Geometry and Dynamics of LayerNorm
Paul M. Riechers
TL;DR
LayerNorm is ubiquitous in deep networks but its geometric action is not transparent. The authors present a explicit expression that decomposes LayerNorm into projection onto the hyperplane orthogonal to $\hat{1}$, normalization by $ (\sigma^2+\epsilon)^{-1/2}$, a diagonal gain $G=\text{diag}(g)$, and a bias $b$, namely $\text{LayerNorm}(a,g,b,\epsilon) = \sqrt{N} \text{diag}(g) \frac{\Pi a}{\sqrt{|\Pi a|^2+N\epsilon}} + b$ with $\Pi = I - \hat{1}\hat{1}^T$; this clarifies that outputs lie in the intersection of an $(N-1)$-dimensional hyperplane and an $N$-ball, forming an $(N-1)$-dimensional hyperellipsoid. The paper identifies the orthogonal subspace to the LayerNorm image through the left nullspace of $\text{diag}(g) - g 1^T / N$, and characterizes the principal axes as the eigenstates of $\Pi_2 G^{-2} \Pi_2$ with semi-axes $\sqrt{N/\lambda}$, where $G=\text{diag}(g)$ and $\alpha_n = 1/g_n$; it also discusses cases with zero gain via a Drazin inverse. These insights extend to Transformer architectures, where LayerNorm appears in several residual paths, offering a more intuitive, geometry-based understanding of its role in high-dimensional activation maps.
Abstract
A technical note aiming to offer deeper intuition for the LayerNorm function common in deep neural networks. LayerNorm is defined relative to a distinguished 'neural' basis, but it does more than just normalize the corresponding vector elements. Rather, it implements a composition -- of linear projection, nonlinear scaling, and then affine transformation -- on input activation vectors. We develop both a new mathematical expression and geometric intuition, to make the net effect more transparent.
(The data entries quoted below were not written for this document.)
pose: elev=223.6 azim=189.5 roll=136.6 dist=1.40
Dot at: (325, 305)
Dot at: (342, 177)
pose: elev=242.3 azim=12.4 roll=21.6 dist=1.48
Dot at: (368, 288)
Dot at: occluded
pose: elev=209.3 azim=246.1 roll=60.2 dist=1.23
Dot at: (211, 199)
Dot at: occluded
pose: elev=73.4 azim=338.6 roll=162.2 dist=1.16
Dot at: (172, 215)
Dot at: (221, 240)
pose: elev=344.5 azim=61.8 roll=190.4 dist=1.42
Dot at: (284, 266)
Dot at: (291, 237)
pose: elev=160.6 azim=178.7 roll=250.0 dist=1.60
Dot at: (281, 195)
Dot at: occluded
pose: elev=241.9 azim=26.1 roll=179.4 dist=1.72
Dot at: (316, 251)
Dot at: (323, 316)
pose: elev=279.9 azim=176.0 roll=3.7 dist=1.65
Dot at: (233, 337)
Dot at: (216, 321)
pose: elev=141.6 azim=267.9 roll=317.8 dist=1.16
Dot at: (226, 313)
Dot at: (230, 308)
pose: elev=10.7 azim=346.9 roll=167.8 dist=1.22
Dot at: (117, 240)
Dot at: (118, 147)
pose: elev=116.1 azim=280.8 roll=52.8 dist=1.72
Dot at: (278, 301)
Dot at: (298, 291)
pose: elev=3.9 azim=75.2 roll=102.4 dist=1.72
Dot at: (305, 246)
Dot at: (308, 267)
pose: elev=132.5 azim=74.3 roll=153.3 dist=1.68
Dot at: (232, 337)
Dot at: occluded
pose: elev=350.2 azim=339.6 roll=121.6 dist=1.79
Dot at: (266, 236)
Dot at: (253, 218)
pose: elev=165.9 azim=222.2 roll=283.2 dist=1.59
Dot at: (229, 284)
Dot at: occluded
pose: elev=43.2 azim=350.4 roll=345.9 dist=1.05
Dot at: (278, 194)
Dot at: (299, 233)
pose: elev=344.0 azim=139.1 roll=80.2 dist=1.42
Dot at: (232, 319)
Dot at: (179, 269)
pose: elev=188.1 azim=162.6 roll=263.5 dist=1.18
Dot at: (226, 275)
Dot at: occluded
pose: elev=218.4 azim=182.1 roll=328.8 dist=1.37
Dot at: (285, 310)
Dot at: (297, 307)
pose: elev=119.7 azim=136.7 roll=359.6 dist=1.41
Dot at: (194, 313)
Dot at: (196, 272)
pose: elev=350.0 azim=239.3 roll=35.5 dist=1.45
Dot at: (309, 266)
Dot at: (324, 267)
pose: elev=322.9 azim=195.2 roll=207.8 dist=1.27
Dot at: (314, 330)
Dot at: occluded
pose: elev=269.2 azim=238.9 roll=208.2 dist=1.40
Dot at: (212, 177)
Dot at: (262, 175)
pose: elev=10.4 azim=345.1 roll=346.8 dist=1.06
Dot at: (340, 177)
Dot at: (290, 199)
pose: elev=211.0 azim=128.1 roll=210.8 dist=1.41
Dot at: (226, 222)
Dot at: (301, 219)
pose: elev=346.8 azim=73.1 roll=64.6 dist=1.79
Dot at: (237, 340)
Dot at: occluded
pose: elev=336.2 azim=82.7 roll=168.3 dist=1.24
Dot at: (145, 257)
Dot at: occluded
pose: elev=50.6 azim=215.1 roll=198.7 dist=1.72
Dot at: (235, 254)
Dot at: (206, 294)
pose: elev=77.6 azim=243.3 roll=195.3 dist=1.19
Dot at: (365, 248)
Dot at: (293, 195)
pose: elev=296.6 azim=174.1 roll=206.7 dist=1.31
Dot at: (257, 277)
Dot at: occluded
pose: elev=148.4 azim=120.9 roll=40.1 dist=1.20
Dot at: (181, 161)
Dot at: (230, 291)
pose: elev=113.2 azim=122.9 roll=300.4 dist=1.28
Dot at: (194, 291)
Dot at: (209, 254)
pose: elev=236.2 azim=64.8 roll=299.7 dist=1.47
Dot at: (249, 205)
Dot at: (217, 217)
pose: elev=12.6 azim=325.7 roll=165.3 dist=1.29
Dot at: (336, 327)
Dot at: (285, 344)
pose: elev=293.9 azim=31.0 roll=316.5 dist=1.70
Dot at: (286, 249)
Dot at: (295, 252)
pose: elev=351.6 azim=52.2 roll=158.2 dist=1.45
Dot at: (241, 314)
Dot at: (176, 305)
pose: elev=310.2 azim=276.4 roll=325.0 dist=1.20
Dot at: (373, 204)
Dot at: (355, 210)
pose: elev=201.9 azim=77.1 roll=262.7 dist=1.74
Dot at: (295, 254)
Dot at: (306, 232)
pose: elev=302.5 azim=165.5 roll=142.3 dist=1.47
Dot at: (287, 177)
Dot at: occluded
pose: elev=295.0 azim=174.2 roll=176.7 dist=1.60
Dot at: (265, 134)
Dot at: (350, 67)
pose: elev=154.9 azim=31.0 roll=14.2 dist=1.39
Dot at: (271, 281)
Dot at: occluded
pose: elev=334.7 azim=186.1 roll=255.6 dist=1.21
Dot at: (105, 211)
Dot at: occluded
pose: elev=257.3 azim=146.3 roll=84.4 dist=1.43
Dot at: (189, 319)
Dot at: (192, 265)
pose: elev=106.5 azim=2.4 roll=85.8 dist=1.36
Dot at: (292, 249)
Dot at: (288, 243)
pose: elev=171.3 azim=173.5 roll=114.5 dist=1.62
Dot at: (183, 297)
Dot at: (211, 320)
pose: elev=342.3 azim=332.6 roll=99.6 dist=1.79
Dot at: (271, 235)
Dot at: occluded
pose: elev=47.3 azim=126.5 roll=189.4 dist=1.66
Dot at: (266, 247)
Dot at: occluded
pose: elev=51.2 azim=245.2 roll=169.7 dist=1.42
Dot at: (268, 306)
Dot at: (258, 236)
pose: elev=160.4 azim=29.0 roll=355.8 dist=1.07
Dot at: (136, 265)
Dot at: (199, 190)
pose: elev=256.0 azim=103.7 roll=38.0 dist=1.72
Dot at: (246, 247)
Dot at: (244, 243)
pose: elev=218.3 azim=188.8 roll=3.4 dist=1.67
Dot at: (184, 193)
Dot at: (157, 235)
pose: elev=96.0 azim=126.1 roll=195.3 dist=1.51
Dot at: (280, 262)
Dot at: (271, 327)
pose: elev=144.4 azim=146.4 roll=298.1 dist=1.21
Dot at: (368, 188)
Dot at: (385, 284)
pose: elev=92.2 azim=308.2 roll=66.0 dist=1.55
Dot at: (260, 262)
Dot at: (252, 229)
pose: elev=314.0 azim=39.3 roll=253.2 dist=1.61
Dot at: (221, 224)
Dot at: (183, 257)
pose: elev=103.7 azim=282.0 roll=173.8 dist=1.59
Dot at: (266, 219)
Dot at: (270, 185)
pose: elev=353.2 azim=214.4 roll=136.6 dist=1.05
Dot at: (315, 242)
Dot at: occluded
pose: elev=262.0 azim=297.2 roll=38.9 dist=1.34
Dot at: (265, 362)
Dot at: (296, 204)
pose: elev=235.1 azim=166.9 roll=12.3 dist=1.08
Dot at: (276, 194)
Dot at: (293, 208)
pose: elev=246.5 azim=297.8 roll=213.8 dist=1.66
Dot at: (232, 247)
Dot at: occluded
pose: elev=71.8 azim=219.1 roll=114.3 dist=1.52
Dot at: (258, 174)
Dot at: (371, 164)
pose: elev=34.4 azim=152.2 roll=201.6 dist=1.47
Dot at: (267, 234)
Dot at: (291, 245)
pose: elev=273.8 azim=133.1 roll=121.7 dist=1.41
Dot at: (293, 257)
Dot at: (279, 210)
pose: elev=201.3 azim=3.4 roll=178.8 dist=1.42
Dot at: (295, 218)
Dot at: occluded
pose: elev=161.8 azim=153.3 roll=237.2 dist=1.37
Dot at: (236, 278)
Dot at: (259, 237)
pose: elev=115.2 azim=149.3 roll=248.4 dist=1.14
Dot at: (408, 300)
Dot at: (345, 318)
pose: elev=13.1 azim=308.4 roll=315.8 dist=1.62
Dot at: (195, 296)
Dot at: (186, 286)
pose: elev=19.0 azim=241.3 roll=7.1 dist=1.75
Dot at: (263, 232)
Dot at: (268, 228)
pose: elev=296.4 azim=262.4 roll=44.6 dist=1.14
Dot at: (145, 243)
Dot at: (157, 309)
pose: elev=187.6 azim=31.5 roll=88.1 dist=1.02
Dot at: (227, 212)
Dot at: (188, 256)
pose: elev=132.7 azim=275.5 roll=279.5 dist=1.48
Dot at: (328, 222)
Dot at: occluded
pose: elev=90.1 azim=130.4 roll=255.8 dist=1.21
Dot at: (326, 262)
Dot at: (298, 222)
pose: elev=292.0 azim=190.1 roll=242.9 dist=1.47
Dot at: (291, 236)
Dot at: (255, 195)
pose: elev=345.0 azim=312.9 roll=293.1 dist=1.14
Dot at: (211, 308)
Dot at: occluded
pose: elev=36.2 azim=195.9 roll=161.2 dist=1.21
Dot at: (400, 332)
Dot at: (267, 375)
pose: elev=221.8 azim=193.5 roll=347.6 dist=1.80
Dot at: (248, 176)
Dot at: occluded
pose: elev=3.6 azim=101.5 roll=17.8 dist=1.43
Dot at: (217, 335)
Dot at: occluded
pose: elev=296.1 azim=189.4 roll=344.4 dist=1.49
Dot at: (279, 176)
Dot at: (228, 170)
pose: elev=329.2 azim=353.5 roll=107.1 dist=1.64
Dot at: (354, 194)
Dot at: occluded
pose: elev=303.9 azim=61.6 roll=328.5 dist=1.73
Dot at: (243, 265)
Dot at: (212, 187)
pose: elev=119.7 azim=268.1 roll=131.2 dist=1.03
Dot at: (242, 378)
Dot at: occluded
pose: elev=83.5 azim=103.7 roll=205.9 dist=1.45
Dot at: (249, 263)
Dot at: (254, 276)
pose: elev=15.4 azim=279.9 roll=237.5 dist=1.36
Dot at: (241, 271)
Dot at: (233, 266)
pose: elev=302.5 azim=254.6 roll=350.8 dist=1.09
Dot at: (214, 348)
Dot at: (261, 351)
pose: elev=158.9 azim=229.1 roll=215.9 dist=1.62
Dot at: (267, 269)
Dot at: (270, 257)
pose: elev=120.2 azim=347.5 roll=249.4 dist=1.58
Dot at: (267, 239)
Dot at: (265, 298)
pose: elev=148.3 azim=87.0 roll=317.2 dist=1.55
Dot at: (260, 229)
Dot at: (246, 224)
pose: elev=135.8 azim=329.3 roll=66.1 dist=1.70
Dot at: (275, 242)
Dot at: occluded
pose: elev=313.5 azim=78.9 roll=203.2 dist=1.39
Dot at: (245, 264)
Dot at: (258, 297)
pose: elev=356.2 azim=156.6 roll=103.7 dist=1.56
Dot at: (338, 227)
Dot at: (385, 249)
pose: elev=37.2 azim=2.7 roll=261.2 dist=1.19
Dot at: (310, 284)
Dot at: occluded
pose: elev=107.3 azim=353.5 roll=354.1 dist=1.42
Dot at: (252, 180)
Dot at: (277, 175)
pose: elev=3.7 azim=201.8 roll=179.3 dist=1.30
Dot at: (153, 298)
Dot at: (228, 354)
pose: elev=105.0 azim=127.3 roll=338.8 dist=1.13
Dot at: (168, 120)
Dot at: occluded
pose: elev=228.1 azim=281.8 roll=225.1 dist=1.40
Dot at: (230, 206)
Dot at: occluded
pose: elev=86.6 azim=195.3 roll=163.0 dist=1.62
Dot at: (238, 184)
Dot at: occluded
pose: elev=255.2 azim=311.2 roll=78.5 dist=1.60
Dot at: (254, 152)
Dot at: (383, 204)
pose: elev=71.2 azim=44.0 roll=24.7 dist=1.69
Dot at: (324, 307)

We emphasize that, when LayerNorm acts on an N-dimensional vector space, all outcomes of LayerNorm lie within the intersection of an (N-1)-dimensional hyperplane and the interior of an N-dimensional hyperellipsoid. This intersection is the interior of an (N-1)-dimensional hyperellipsoid, and typical inputs are mapped near its surface. We find the direction and length of the principal axes of this (N-1)-dimensional hyperellipsoid via the eigen-decomposition of a simply constructed matrix.